Please see attached image.
Knowing only theta and x, find theta_2 and theta_3
(the green curve is an ellipse inscribed within the reddish unit circle)
In general , we have
$\displaystyle \tan(\theta_n) = (\frac{1}{b})^n \tan(\theta_0)$
$\displaystyle x_n = (\frac{1}{b})^{n+1} \cdot \frac{ 1 - b }{ \sqrt{ 1 + (\frac{1}{b})^{2n} \tan^2(\theta_0) }} $
Once the value of $\displaystyle b $ is comfirmed ,
we can find out the angle . ( if we keep drawing the lines similarly , a sequence is formed ! )
These are very unexpected, interesting responses (to me), which is precisely what I hoped to get by posting this problem.
Opalg, I'm hesitant to say you're wrong, but your answer doesn't work when I graph it. Either it's wrong or I'm making some mistake when I graph it.
Simplependulum, I'm still trying to wrap my head around your response. I had never thought of expressing things in that way.
Here is my solution (obviously not the only one):
First, use the given info--$\displaystyle x, \sin{\theta}$--to find the semi-minor axis of the ellipse,$\displaystyle b$:
$\displaystyle x=\sin{\theta}-b\sin{\theta}$
so, $\displaystyle b=\frac{\sin{\theta}-x}{\sin{\theta}}$
Then, the equations for $\displaystyle \theta_2$ and $\displaystyle \theta_3$ are, respectively:
$\displaystyle \tan{\theta_2}=\sqrt{b^2(\sec^2{\theta}-1)}$
and
$\displaystyle \tan{\theta_3}=\arccos{\frac{b}{\sqrt{\tan^2{\thet a}+b^2}}}$
You derive these equations by fooling around with (x, y) intercepts and pythagorus' theorem. I won't go into the details unless you really want.
Happily, these equations turn out to be reducible to:
$\displaystyle \tan{\theta_2}=b\tan{\theta}$
and
$\displaystyle \tan{\theta_3}=\frac{\tan{\theta}}{b}$

- - -

TASK INSTRUCTIONS: Can you repeat, word for word, the part of the inscribed-ellipse thread that opens with the words containing "In general , we" and closes with "is formed ! )"? You won't need any of the data that comes after this point.

- - -

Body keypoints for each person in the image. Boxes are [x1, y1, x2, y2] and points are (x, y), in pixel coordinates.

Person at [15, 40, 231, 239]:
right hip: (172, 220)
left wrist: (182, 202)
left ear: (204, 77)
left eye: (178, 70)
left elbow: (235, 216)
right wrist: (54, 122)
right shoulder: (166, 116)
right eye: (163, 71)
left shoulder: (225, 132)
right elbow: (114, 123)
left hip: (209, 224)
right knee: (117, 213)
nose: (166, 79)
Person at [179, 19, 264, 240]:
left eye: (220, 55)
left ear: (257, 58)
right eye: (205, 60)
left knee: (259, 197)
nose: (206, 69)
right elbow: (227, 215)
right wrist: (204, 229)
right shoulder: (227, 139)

- - -

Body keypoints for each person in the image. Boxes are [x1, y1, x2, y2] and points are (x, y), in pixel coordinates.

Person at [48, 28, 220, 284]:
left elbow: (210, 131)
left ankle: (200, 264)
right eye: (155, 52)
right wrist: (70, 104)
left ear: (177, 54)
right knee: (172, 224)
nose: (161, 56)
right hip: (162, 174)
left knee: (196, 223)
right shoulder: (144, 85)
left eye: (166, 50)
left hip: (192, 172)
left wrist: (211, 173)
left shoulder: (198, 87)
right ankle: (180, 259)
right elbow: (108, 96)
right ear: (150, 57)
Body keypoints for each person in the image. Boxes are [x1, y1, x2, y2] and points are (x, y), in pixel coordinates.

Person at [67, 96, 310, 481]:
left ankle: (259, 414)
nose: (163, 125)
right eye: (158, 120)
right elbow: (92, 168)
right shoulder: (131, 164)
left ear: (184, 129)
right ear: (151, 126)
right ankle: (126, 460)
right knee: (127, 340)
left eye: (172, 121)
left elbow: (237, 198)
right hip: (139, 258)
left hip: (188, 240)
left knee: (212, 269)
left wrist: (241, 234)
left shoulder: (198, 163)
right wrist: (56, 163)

- - -

WRITTEN SOLUTION:
In general , we have
$\displaystyle \tan(\theta_n) = (\frac{1}{b})^n \tan(\theta_0)$
$\displaystyle x_n = (\frac{1}{b})^{n+1} \cdot \frac{ 1 - b }{ \sqrt{ 1 + (\frac{1}{b})^{2n} \tan^2(\theta_0) }} $
Once the value of $\displaystyle b $ is comfirmed ,
we can find out the angle . ( if we keep drawing the lines similarly , a sequence is formed ! )